DATA FOR THIS TASK ->
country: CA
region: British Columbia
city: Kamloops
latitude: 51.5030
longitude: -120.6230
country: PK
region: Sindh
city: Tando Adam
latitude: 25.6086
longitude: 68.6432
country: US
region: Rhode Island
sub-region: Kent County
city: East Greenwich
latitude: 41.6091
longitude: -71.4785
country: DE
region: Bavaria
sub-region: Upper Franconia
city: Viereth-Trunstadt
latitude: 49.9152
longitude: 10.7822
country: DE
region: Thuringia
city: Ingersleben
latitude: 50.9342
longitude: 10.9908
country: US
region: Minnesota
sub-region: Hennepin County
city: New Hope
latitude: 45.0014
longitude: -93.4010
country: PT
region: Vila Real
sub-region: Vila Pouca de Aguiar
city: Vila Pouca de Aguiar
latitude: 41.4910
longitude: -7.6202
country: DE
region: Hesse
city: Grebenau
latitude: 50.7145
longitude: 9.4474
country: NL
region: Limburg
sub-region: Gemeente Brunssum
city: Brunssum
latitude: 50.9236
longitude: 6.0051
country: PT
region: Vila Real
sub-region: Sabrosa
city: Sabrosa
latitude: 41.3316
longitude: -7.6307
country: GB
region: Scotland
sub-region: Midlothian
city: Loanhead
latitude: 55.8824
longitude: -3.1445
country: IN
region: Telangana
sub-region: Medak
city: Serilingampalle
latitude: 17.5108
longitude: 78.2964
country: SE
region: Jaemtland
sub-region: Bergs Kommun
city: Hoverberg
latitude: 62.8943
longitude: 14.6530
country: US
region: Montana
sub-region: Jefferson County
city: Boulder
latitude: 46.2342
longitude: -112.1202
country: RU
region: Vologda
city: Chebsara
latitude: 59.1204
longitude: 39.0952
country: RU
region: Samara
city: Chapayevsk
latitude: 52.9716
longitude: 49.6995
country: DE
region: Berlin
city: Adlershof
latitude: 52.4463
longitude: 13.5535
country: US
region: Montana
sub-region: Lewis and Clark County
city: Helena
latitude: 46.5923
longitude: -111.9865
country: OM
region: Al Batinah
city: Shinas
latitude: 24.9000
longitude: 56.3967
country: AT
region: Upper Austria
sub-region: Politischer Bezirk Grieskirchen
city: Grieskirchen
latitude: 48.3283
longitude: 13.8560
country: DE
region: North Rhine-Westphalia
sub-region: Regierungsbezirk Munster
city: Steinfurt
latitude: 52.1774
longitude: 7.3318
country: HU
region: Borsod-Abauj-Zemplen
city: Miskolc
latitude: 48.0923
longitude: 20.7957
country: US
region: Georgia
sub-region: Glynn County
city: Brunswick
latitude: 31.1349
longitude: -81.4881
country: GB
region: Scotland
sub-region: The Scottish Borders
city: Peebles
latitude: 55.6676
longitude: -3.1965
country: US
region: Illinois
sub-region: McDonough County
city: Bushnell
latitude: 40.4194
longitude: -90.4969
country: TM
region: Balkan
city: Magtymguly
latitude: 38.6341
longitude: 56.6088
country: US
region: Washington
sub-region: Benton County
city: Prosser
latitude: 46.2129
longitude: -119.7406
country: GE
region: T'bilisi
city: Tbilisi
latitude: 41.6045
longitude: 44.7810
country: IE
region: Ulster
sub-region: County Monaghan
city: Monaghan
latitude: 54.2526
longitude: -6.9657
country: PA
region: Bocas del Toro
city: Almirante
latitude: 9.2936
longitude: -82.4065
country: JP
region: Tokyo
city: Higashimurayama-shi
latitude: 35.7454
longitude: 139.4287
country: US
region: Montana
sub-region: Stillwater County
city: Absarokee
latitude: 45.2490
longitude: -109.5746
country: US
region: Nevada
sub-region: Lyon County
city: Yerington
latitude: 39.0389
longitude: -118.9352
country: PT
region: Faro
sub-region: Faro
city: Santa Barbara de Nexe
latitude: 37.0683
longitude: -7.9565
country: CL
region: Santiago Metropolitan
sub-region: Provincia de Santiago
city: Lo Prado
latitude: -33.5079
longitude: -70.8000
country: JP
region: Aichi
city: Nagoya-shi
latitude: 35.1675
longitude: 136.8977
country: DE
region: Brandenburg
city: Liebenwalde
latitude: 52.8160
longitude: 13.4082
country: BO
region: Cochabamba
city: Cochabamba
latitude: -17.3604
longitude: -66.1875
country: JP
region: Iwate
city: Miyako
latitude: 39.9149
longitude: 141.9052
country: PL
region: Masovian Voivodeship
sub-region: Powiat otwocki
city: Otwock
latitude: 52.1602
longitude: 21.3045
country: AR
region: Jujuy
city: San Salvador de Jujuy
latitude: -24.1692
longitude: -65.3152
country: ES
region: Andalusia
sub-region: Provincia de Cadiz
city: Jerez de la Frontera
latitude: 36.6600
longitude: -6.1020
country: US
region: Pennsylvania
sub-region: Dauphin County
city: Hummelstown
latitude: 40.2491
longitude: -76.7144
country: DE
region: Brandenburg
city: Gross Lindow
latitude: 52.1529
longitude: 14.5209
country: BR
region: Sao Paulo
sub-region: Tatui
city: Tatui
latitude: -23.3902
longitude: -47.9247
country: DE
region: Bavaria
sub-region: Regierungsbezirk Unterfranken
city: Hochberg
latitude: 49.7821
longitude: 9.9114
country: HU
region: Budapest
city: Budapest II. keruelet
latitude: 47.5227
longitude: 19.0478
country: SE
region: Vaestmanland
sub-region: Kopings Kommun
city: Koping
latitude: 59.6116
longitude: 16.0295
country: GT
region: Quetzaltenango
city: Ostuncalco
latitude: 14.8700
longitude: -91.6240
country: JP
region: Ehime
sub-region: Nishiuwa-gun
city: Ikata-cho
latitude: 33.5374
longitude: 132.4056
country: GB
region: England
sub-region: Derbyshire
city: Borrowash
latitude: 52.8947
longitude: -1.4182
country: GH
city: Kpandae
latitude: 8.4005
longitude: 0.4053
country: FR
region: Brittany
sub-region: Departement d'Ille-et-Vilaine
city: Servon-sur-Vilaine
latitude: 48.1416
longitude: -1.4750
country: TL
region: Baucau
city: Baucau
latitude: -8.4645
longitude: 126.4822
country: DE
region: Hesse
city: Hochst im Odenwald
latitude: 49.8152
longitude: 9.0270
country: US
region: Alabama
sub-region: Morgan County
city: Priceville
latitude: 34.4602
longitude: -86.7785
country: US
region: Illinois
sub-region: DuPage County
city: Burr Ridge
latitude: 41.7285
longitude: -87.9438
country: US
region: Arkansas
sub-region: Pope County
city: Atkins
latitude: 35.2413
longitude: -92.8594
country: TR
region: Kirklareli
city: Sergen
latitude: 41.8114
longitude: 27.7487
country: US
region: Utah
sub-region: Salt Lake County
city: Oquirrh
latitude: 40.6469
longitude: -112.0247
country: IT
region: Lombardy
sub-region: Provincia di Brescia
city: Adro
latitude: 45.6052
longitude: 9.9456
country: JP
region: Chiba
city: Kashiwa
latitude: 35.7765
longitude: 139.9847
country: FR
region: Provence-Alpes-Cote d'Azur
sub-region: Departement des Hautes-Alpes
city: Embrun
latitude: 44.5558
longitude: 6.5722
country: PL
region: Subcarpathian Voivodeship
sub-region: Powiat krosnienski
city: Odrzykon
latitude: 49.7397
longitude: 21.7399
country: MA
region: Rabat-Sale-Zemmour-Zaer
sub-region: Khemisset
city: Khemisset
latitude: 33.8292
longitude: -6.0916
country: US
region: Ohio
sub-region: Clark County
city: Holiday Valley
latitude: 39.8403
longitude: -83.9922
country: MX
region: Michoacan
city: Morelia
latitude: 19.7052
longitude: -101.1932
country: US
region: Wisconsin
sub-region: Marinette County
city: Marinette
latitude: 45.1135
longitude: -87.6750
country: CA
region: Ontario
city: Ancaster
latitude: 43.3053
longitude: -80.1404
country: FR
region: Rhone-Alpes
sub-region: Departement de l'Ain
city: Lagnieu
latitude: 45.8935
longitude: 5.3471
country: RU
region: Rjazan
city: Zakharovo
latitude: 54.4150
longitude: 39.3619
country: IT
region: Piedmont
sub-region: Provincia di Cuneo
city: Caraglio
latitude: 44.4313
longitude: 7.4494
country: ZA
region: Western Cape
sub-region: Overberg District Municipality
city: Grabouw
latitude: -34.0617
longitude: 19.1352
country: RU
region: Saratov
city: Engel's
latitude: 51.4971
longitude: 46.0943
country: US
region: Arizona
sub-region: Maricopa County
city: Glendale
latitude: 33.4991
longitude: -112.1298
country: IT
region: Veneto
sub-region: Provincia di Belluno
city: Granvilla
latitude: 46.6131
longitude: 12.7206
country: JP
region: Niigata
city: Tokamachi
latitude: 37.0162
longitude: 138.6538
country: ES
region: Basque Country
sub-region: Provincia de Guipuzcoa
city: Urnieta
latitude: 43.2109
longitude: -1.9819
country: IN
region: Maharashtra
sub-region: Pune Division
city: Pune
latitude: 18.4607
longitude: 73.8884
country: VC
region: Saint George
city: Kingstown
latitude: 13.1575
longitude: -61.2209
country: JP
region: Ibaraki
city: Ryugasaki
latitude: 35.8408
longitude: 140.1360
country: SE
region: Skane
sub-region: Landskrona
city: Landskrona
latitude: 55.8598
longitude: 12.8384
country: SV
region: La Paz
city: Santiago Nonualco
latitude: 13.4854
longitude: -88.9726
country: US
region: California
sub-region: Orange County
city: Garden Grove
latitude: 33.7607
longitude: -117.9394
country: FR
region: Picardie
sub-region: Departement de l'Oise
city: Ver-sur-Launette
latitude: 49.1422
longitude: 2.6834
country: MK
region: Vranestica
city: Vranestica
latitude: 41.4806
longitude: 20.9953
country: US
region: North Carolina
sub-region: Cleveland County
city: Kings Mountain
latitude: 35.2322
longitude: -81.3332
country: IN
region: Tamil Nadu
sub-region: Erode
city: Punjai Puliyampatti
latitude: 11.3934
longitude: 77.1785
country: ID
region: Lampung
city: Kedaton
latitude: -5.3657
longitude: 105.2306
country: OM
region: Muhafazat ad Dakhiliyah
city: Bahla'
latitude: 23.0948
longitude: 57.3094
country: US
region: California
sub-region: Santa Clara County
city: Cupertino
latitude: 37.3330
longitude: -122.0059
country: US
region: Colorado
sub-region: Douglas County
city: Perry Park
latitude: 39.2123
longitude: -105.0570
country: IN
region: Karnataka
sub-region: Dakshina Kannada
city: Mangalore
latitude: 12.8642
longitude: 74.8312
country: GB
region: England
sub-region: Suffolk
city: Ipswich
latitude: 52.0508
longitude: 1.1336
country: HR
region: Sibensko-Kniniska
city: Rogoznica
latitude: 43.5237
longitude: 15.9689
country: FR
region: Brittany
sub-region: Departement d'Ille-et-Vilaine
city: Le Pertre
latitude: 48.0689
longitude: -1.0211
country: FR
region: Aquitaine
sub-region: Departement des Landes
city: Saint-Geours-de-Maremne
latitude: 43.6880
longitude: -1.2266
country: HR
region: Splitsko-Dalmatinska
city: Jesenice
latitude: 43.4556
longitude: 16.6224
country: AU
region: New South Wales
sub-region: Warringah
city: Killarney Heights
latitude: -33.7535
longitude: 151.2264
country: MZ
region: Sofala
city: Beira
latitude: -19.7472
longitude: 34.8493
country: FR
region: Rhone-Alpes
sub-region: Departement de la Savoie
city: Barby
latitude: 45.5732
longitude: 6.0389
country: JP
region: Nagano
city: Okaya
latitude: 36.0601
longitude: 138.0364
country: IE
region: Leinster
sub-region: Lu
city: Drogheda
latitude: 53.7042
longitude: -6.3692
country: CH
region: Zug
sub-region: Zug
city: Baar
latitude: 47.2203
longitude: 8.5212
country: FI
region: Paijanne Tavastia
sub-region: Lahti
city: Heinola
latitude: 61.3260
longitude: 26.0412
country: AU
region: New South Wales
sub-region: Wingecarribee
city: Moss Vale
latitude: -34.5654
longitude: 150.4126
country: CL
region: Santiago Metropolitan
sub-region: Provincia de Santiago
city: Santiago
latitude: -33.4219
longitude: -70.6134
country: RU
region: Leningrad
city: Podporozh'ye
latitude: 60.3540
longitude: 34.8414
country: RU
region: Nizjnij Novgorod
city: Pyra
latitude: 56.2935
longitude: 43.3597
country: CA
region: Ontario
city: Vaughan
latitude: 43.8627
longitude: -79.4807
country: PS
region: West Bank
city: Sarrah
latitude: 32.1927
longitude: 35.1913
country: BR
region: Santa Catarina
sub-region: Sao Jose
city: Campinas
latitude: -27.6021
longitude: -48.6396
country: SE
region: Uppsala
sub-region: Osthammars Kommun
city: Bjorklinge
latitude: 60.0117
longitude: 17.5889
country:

SET TASK -> Update the rows from the line with "longitude: -6.9657" up to and including the line with "longitude: -6.1020" by changing every "sub-region" to "district" and leaving everything else unchanged. Give only those lines.

EXERCISE RESPONSE ->
longitude: -6.9657
country: PA
region: Bocas del Toro
city: Almirante
latitude: 9.2936
longitude: -82.4065
country: JP
region: Tokyo
city: Higashimurayama-shi
latitude: 35.7454
longitude: 139.4287
country: US
region: Montana
district: Stillwater County
city: Absarokee
latitude: 45.2490
longitude: -109.5746
country: US
region: Nevada
district: Lyon County
city: Yerington
latitude: 39.0389
longitude: -118.9352
country: PT
region: Faro
district: Faro
city: Santa Barbara de Nexe
latitude: 37.0683
longitude: -7.9565
country: CL
region: Santiago Metropolitan
district: Provincia de Santiago
city: Lo Prado
latitude: -33.5079
longitude: -70.8000
country: JP
region: Aichi
city: Nagoya-shi
latitude: 35.1675
longitude: 136.8977
country: DE
region: Brandenburg
city: Liebenwalde
latitude: 52.8160
longitude: 13.4082
country: BO
region: Cochabamba
city: Cochabamba
latitude: -17.3604
longitude: -66.1875
country: JP
region: Iwate
city: Miyako
latitude: 39.9149
longitude: 141.9052
country: PL
region: Masovian Voivodeship
district: Powiat otwocki
city: Otwock
latitude: 52.1602
longitude: 21.3045
country: AR
region: Jujuy
city: San Salvador de Jujuy
latitude: -24.1692
longitude: -65.3152
country: ES
region: Andalusia
district: Provincia de Cadiz
city: Jerez de la Frontera
latitude: 36.6600
longitude: -6.1020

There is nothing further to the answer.